Text editing Articles in MoA Digital Library Collection.
Guide qiven below is a sequence of instructions, for editing and
proofing a generic MoA OCR text
pages into a nicely formated and readable
html text webpage.
You need to first get permission from MoA Digital Library
to post online.
- Print-out the scanned images of the pages (selecting View as 100%).
Save any pages with illustrations as .gif images.
- Download and Save As Text all the page OCR (selecting View as text).
- Use Global editing to eliminate multiple blank-Space (text line are displayed
centered and generally saved as such).
- Join long lines broken at end.
Delete any lines with text only from previous or subsequent
Articles on first and last pages.
Rectify any multi-column page recognition errors.
This most time consuming operation is not needed for single-column
or pages which have OCRed properly. Since it would have been already
done by the OCR program properly recognizing the Multiple Columns.

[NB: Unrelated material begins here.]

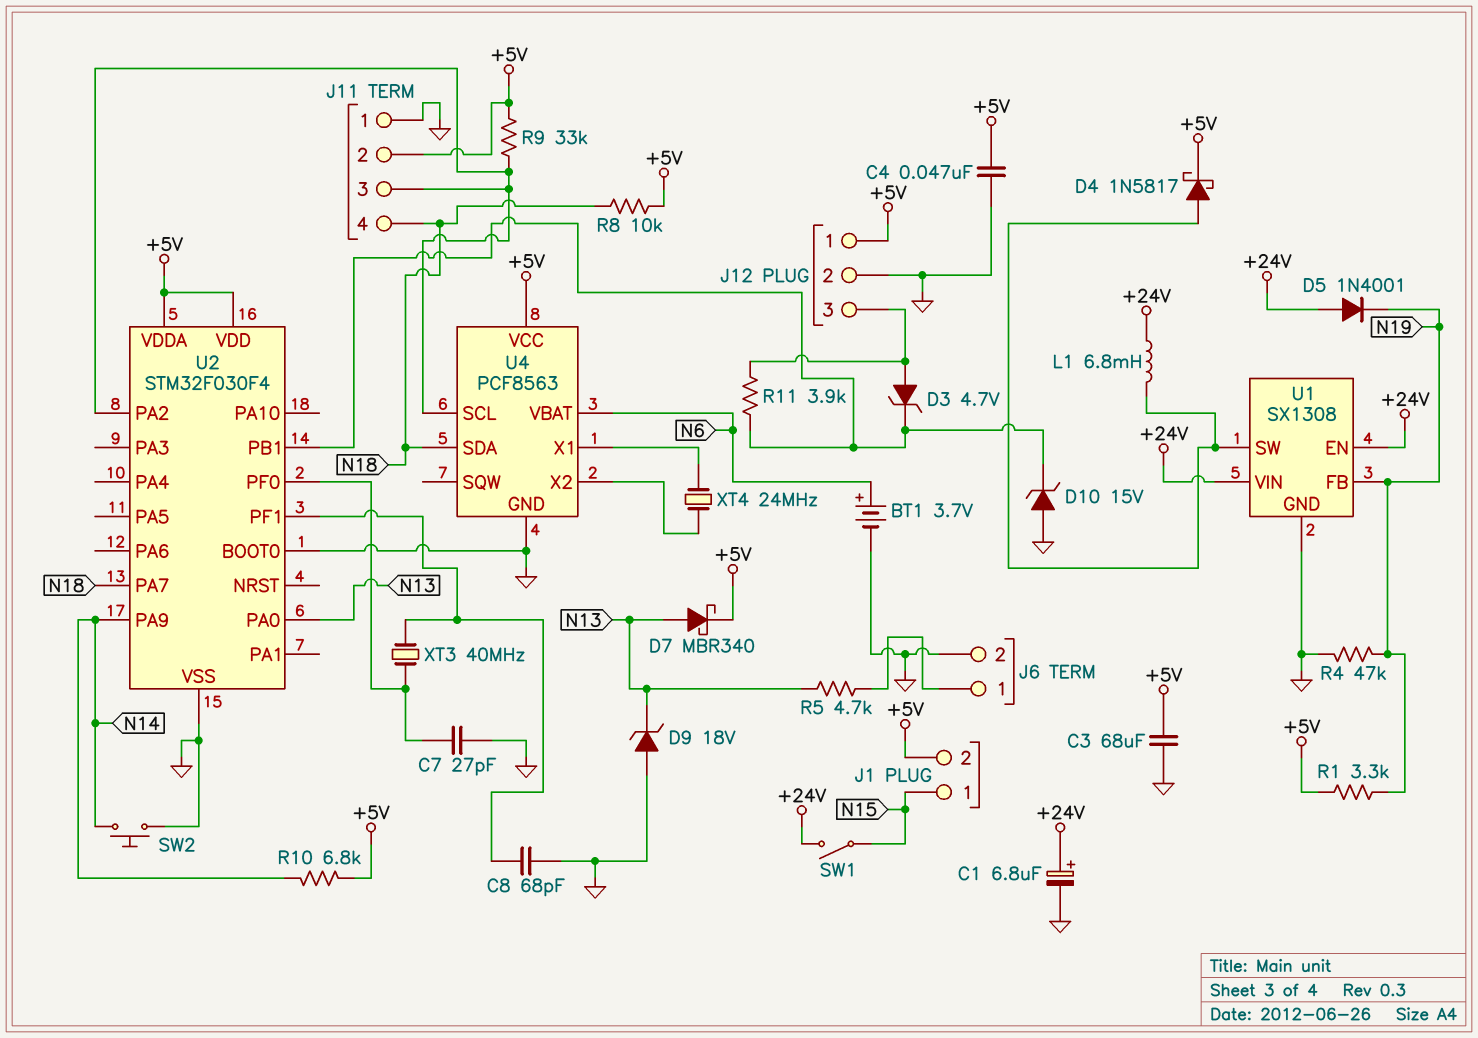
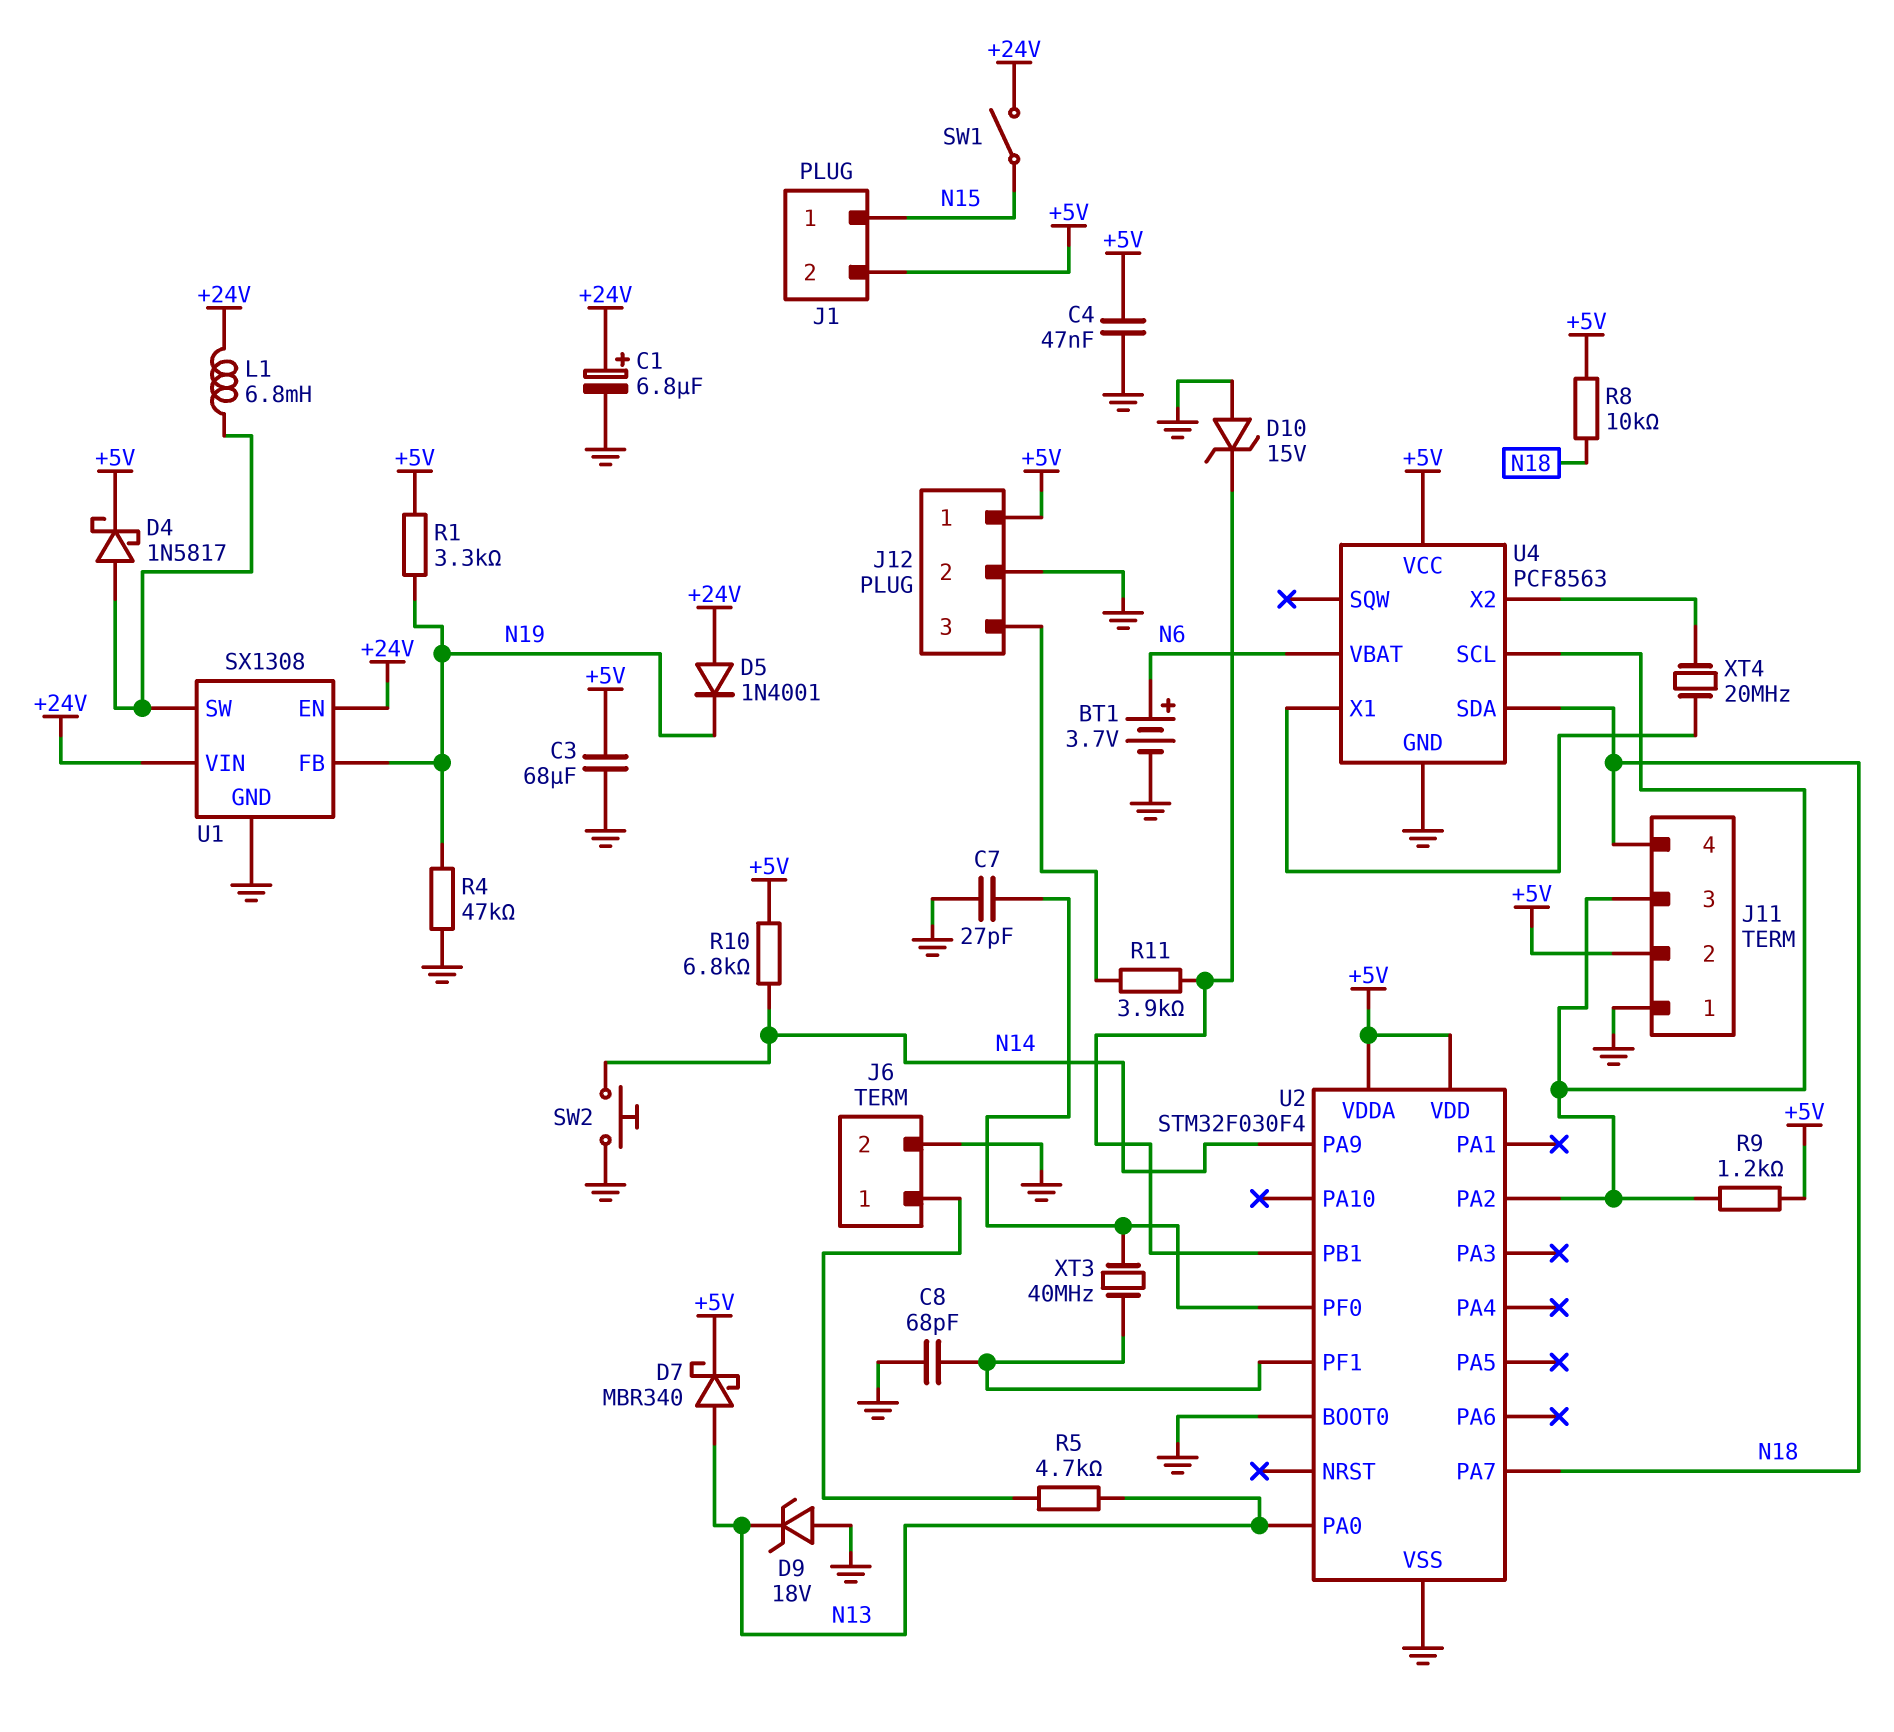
D3: zener 4.7V (A J12/3, K U2/PB1) -> none
R9: 33k (+5V, J11/3) -> 1.2k (+5V, J11/3)
XT4: 24MHz (U4/X1, U4/X2) -> 20MHz (U4/X1, U4/X2)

Faster option if Possible is to ReOCR the page
- Check left-hand edge of first column and edit lines to match printed page.
Words at the end of the last column with "-" have sometimes been merged
with beginning on next line in the first column.
- Add blank-Space in lines to align
the left edge of Second and any subsequent columns.
- Vertical cut the Multi-columns and attach to bottom of previous column.
Good Text editors allow column selection.
(e.g., in Xemacs use the Alt key and the cursor to select the
vertical text portion).
If any expert knows how to do it using the MS text editors
please let me
know explicit instructions to add to this document.
- Delete any leftover lines with text from previous or subsequent
Articles on first and last pages which could not be deleted before
separating the columns.
- Delete out extra lines with title text, page numbers etc., between pages.
Also edit-out the figure captions if text is illustrated.
- Join lines with words broken with a "-" at end of lines not recognized
by OCR software.
- Check with printout and add html paragraph breaks <p>
- Spell-check to correct most OCR errors.
- re-Wrap of fill lines to get a formatted
ASCII text.
- Printout and Proof read to correct any remaining errors.
The computer screen-image is far more clear than printed images of pages.
- Crop out any illustrations from saved .gif files of pages and save as
compressed (say 50%) .jpg images.
- Insert text in HTML template file and edit the
html to add any images and figure captions, to display on the webpage.
Any computer literate kid (or adult) should be able to figure out
in few minutes the basic HTML by View - Page Source, of a
webpage in simple HTML.
I hope reader is not brainwashed into thinking that this is a
complex task, needing to learn the syntax of menu driven commercial
webpage editors of Micro(brained)Software.
I am however have not convinced myself if it is not faster to directly
type, than edit the OCR output, particularly in cases where the OCR
has messed-up multiple columns. I hope the instructions above will
help avoid making some mistakes which can make the process take longer.
I did one article to be able to write and illustrate instructions
above and it took far too long, even with a good editor like EMACS.
A good typist can probably retype the article much faster.